I readily admit to feeling sympathy towards Mr Cruddas. He nobly fell on his sword as soon as he was told he had lost the confidence of the party’s hierarchy and he has kept a dignified public silence – for the sake of the party – while others have made a series of critical and ill-informed comments against him.

In the wake of Andrew Mitchell’s resignation last month as Chief Whip, Michael Gove was interviewed on television and he defended the Prime Minister’s decision not to remove Mr Mitchell earlier:

I think one of the many reasons why David Cameron is an outstanding leader and an outstanding Prime Minister is that he believes in backing those who work for him. He is not someone who, at the first whiff of trouble, abandons those who’ve pledged their loyalty to him.

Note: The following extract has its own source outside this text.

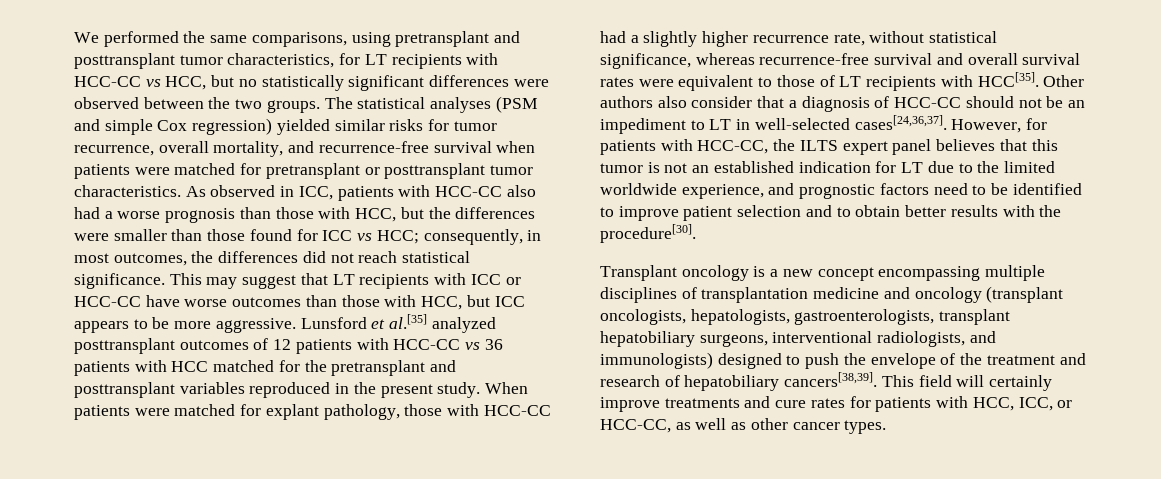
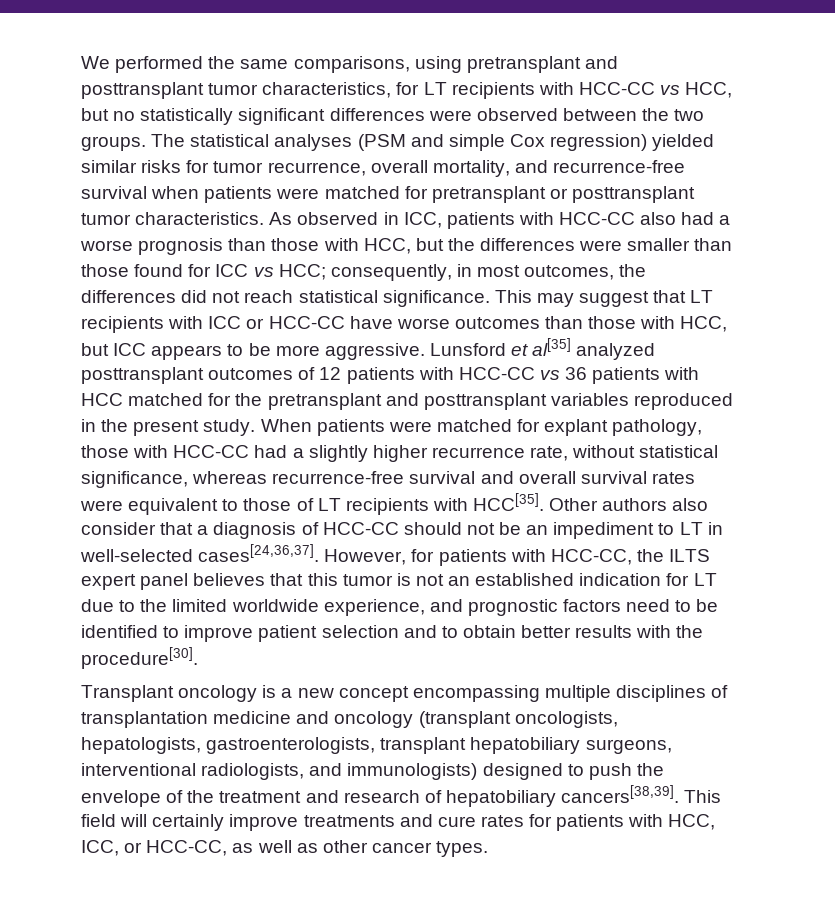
[389,314,428,329] al.[35] -> [532,338,572,356] al[35]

“I think what you want in any leader is the knowledge that they will back you, that they will show steadiness, that they will do anything they can to ensure the team that’s been picked stays together, works together, fights together…David Cameron’s determination to trust and to back those who work for him, to my mind, marks him out as a man of honour.

These are worthy sentiments from the Education Secretary: I am fully in favour of senior Tories instinctively wanting to support and protect one of their own in a time of crisis. But did the party, and indeed the Prime Minister himself, really show loyalty and backing to Mr Cruddas in March, just when he needed them most?